WHAT NEEDS TO BE DONE: Lines from the one containing "Given: 8 nanometers" through the last line of the data below are to be returned exactly; leave out the rest.

Top of MATERIAL TO PROCESS

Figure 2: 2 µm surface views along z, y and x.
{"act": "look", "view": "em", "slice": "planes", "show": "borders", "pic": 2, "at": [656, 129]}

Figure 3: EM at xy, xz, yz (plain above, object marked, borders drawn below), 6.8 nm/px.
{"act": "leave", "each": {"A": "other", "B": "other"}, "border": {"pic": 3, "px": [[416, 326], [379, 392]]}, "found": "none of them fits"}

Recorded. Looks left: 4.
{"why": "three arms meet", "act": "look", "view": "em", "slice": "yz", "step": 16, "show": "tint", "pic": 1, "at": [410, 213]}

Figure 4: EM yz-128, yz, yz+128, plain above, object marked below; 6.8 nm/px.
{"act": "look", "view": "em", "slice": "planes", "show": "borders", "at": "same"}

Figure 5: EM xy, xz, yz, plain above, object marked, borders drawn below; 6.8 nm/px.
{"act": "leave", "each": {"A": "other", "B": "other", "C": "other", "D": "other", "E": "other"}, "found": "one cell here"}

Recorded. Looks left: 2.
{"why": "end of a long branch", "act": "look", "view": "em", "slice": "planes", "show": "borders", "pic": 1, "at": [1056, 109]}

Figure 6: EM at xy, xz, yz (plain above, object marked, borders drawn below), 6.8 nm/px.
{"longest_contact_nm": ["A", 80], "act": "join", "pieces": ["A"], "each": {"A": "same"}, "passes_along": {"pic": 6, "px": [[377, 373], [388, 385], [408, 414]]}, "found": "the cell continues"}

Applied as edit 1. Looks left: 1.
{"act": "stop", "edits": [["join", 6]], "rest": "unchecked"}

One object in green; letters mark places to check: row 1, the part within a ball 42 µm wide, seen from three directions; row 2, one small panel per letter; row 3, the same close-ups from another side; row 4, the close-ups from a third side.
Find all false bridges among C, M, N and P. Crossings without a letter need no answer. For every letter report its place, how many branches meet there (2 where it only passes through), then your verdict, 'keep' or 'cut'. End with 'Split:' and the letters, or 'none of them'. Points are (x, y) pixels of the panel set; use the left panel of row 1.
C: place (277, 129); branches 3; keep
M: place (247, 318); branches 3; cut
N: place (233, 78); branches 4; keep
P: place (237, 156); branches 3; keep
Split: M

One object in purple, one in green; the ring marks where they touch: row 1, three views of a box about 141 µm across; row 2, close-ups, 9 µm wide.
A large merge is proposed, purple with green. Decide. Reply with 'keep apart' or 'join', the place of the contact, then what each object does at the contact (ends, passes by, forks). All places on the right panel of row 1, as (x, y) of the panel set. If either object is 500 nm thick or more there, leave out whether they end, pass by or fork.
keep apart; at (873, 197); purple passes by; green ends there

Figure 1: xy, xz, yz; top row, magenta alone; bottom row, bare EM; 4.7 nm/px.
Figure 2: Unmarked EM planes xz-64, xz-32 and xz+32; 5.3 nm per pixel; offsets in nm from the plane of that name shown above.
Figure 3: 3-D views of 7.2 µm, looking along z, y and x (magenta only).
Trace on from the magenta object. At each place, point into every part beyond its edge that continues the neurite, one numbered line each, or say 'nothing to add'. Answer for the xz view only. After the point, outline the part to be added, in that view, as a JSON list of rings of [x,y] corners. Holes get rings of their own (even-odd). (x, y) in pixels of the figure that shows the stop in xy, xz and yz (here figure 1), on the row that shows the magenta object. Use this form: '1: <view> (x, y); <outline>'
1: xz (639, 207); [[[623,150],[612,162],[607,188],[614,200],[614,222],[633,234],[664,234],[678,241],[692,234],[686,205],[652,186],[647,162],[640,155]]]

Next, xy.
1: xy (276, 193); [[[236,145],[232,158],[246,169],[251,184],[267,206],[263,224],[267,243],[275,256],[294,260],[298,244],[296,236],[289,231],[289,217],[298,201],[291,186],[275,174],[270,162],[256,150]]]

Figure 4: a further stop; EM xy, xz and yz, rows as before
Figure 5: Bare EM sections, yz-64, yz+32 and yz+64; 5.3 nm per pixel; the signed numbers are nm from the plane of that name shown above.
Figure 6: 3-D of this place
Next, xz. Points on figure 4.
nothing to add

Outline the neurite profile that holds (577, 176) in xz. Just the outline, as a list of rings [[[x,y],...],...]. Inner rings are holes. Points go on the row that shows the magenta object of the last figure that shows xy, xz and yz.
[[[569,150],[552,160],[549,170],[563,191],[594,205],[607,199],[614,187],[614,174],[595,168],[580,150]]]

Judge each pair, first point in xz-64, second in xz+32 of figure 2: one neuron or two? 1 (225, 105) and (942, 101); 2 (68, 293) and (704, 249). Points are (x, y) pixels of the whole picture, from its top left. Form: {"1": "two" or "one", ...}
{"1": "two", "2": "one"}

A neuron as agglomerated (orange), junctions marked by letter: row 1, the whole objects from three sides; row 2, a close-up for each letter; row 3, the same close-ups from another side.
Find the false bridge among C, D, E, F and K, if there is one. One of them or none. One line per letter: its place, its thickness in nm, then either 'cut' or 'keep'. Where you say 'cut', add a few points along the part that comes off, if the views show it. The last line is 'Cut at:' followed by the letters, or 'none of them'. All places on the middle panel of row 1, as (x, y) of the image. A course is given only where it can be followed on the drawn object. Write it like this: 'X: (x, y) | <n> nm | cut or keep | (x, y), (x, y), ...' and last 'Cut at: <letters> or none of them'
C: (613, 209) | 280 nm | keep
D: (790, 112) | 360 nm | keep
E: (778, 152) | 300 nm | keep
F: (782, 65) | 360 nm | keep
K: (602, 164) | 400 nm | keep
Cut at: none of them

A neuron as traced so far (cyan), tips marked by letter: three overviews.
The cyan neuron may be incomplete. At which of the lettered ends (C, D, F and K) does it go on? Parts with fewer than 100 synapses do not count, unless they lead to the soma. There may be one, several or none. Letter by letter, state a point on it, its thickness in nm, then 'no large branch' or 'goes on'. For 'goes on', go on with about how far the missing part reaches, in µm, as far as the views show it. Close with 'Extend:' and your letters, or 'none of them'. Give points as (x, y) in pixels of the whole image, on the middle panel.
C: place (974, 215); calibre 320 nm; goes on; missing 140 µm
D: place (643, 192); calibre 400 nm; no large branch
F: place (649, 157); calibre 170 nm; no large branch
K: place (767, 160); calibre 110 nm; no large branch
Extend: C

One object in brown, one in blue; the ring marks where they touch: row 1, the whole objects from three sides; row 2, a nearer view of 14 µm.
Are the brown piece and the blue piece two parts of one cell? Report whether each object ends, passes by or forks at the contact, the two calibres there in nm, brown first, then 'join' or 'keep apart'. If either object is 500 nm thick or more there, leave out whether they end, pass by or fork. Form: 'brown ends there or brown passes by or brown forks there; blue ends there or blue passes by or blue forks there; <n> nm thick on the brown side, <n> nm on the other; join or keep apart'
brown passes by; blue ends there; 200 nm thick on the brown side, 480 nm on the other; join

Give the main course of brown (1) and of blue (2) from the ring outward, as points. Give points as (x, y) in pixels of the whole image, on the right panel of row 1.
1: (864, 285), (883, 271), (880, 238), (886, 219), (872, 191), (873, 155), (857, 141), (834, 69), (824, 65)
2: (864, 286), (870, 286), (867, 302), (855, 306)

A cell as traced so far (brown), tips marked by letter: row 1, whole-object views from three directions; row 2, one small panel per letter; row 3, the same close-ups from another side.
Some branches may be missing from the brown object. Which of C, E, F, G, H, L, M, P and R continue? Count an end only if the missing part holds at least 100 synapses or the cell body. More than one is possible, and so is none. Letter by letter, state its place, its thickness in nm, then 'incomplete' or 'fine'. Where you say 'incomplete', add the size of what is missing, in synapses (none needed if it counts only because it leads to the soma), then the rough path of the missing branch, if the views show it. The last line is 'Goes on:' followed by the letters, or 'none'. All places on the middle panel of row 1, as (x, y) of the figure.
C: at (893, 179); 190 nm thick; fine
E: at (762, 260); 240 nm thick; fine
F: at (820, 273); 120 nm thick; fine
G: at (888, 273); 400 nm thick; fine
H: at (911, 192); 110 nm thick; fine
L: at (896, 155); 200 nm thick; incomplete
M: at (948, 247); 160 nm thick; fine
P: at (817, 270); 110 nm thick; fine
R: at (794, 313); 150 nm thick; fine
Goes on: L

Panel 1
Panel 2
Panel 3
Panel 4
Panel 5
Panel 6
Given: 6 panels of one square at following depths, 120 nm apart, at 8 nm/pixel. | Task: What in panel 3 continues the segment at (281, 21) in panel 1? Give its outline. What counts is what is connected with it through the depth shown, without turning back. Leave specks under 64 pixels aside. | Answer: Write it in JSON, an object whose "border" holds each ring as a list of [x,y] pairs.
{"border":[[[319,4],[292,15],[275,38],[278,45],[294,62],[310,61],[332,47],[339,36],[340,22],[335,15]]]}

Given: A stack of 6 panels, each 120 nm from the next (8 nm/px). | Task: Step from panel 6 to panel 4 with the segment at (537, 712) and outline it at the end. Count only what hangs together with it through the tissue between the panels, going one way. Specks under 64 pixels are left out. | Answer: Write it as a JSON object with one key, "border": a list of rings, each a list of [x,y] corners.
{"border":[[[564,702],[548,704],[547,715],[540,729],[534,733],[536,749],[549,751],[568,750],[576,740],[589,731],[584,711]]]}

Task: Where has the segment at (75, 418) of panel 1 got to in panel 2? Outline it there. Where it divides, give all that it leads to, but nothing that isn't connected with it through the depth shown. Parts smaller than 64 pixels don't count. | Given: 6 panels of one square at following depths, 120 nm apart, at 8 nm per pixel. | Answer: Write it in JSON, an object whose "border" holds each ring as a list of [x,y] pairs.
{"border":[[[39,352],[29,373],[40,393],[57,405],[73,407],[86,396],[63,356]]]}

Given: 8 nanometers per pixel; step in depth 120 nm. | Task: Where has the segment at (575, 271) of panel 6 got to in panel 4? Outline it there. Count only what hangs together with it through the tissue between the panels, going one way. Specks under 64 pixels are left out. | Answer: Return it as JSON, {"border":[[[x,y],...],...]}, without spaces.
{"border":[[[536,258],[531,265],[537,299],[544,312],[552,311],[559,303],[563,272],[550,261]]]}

Bottom of MATERIAL TO PROCESS

SOLUTION:
Given: 8 nanometers per pixel; step in depth 120 nm. | Task: Where has the segment at (575, 271) of panel 6 got to in panel 4? Outline it there. Count only what hangs together with it through the tissue between the panels, going one way. Specks under 64 pixels are left out. | Answer: Return it as JSON, {"border":[[[x,y],...],...]}, without spaces.
{"border":[[[536,258],[531,265],[537,299],[544,312],[552,311],[559,303],[563,272],[550,261]]]}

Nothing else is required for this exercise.